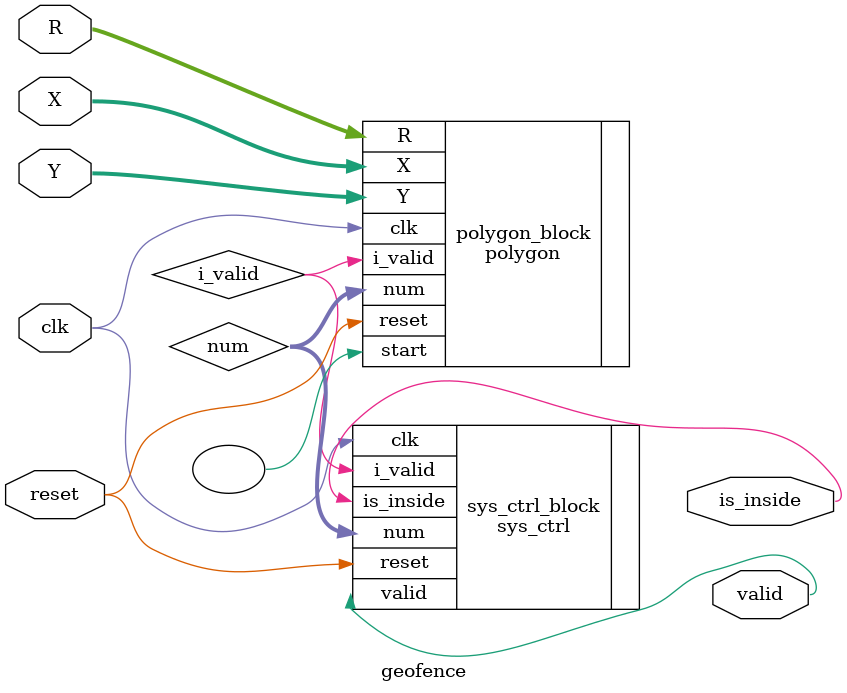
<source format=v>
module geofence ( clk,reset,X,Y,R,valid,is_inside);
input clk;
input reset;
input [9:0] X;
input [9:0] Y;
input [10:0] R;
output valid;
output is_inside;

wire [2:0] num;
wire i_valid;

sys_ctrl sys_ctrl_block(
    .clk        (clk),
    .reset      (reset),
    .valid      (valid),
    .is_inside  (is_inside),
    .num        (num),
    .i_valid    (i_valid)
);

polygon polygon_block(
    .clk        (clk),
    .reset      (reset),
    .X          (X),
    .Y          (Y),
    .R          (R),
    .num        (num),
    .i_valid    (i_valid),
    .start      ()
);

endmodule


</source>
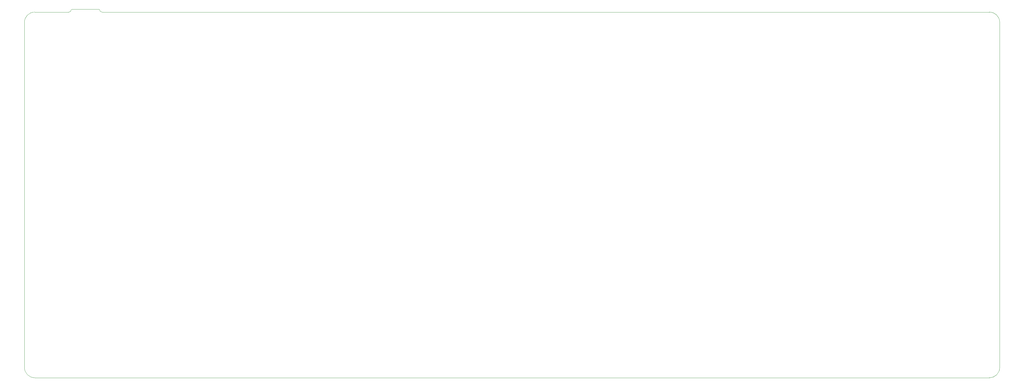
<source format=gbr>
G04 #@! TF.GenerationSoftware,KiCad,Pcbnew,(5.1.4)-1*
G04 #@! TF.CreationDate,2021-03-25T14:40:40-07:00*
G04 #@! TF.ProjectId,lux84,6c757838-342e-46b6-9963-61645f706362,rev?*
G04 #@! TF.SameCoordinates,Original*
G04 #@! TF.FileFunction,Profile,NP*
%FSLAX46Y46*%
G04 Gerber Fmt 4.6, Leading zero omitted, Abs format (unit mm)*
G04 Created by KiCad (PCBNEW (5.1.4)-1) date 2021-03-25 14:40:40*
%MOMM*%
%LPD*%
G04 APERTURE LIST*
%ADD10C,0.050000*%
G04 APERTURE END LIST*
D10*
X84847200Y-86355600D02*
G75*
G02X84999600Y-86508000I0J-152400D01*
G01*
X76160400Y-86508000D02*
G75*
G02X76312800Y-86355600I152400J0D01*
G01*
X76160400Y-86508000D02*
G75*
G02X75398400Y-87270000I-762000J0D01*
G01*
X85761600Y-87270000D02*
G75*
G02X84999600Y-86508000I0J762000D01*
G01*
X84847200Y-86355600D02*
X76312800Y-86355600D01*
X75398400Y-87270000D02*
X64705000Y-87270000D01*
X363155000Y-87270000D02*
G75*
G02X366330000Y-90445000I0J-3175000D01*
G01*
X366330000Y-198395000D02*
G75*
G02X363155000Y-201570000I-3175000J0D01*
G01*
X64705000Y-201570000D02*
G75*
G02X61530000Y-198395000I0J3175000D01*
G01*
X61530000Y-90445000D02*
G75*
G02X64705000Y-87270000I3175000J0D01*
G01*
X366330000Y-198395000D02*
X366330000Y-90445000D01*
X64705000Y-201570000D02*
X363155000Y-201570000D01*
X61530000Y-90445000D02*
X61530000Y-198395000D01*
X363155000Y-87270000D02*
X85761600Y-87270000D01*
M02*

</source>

# # #

Find the lines in the records that contain the word "reset", then copy every one of them.

• TASK RESULT:
module geofence ( clk,reset,X,Y,R,valid,is_inside);
input reset;
    .reset      (reset),
    .reset      (reset),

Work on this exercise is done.